Normally the patient who often is short of money for confinement would prefer going home and just buy the drugs prescribed by the doctor.
And, as an additional “act of goodness” the doctor would request the patient to sign on certain PhilHealth forms and commits that he’ll/she’ll do the rest. Naturally the happy patient signs with no hesitation. What he/she does not know is that in the doctor’s report and request for reimbursement to PhilHealth, the cough becomes pneumonia and the “go home and rest” becomes a two or even three days of confinement.
Converted into PhilHealth’s cash, how much would that amount to? And how many such patients have enjoyed that doctor’s “goodness”?
And here is another mode of cheating that may or may not have the connivance of the hospital management, the attending physicians and hospital-based PhilHealth personnel.
The attending physicians, mostly surgeons in surgical cases, advise the patient that he/she can give a discount on the professional fee provided the patient pays directly to the doctor. But the truth is that the amount discounted is still being reflected in the hospital bill and that a portion thereof is charged by the hospital to PhilHealth. Here the doctor does a dual cheating on the government. One is on the taxes payable to the Bureau of Internal Revenue (BIR); and the other is on the hospital itself which supposedly gets a percentage of the doctor’s fee.
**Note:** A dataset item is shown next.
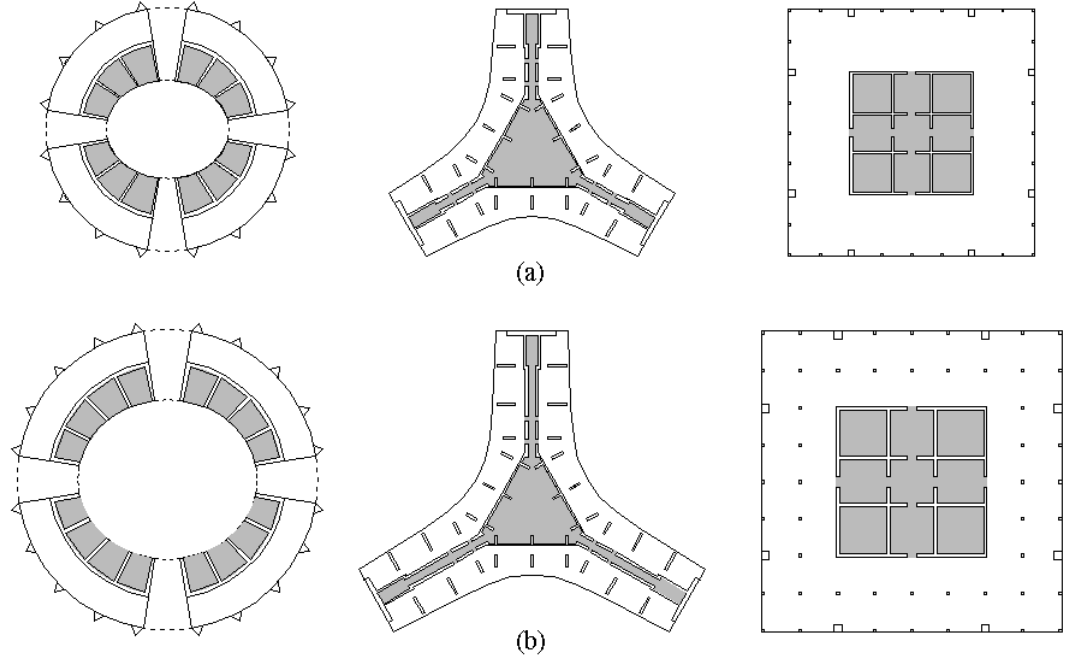
Figure 15. ( a ) Simplified structural plans for the Nakheel Tower (left), Kingdom Tower (middle), and a Rectangular Box Form Tower (right), about 1000 m tall and 100 m wide, with a slenderness of 10:1. ( b ) Simplified structural plans for the taller version of the Nakheel Tower (left), Kingdom Tower (middle), and Rectangular Box Form Tower (right), about 1200 m tall and 120 m wide, to keep the slenderness of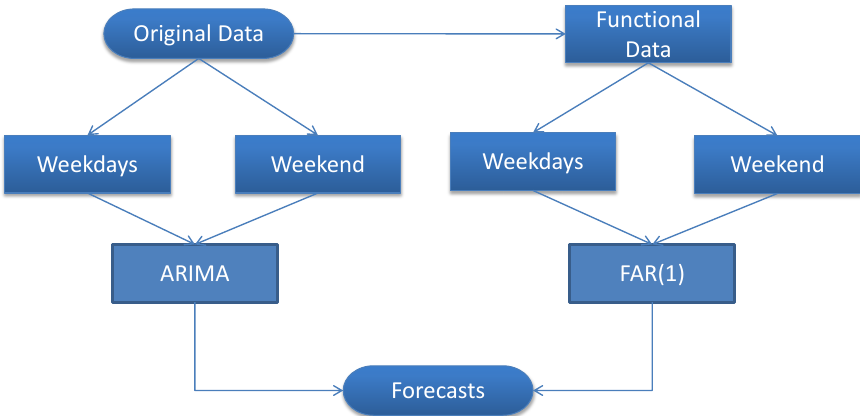
Figure 1. Flowchart of the proposed modeling framework.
And it was only during the House hearing that it was disclosed the funds accumulated from the payment of hospitals and other medical facilities to get PhilHealth accreditation have been used for allowances of the agency’s top executives. And it has been going for years until it was discovered by the Commission on Audit only lately.
No wonder we have a former regional PhilHealth executive in Mindanao whom we have known is now happily retired enjoying a luxurious farm house complete with urban amenities including a large swimming pool.
No wonder a former Davao politician who once made a name and had gone to near oblivion after losing in a previous election, told us his only wish is from President Rodrigo Duterte is to give him a Davao-based post at PhilHealth.
And no wonder a nurse who works not in the emergency room or directly assisting physicians in attending to patients but instead in the administrative department in a large hospital in the Visayas, has been claiming that aside from a P30 thousand plus monthly salary he/she also enjoys an average of P10 thousand a month allegedly from PhilHealth money.
So, there might be truth to one joke saying that PhilHealth is getting a new name, The House of Corruption.